Your objective
Please edit the listing below so that every "Microsoft Windows Server" becomes "Microsoft Azure", with all other text unchanged. Leave the pictures out of your answer.

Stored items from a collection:
--- START ---

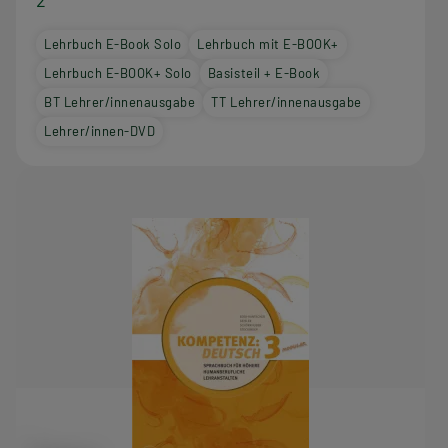
Lehrbuch E-Book Solo
Lehrbuch mit E-BOOK+
Lehrbuch E-BOOK+ Solo
Basisteil + E-Book
BT Lehrer/innenausgabe
TT Lehrer/innenausgabe
Lehrer/innen-DVD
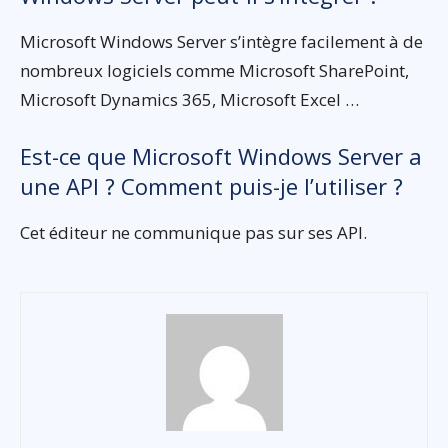
Microsoft Windows Server s’intègre facilement à de
nombreux logiciels comme Microsoft SharePoint,
Microsoft Dynamics 365, Microsoft Excel …
Est-ce que Microsoft Windows Server a
une API ? Comment puis-je l’utiliser ?
Cet éditeur ne communique pas sur ses API.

--- END ---

Result of this exercise
Lehrbuch E-Book Solo
Lehrbuch mit E-BOOK+
Lehrbuch E-BOOK+ Solo
Basisteil + E-Book
BT Lehrer/innenausgabe
TT Lehrer/innenausgabe
Lehrer/innen-DVD
Microsoft Azure s’intègre facilement à de
nombreux logiciels comme Microsoft SharePoint,
Microsoft Dynamics 365, Microsoft Excel …
Est-ce que Microsoft Azure a
une API ? Comment puis-je l’utiliser ?
Cet éditeur ne communique pas sur ses API.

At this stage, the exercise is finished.